WHAT TO PRODUCE: The records sit below. Return every line in them that holds the word "middle".

RECORDS FOR THIS EXERCISE:
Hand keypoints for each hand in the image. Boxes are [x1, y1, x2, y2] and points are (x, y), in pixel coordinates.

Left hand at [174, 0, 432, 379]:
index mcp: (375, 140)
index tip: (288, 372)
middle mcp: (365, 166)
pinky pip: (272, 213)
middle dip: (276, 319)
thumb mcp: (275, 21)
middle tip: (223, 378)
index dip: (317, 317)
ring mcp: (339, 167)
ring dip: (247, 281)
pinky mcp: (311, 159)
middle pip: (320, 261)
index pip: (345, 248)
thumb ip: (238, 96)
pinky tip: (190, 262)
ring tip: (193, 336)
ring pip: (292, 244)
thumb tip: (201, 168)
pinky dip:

REPLY TO THE EXERCISE:
middle mcp: (365, 166)
middle dip: (276, 319)
middle tip: (223, 378)
middle pip: (320, 261)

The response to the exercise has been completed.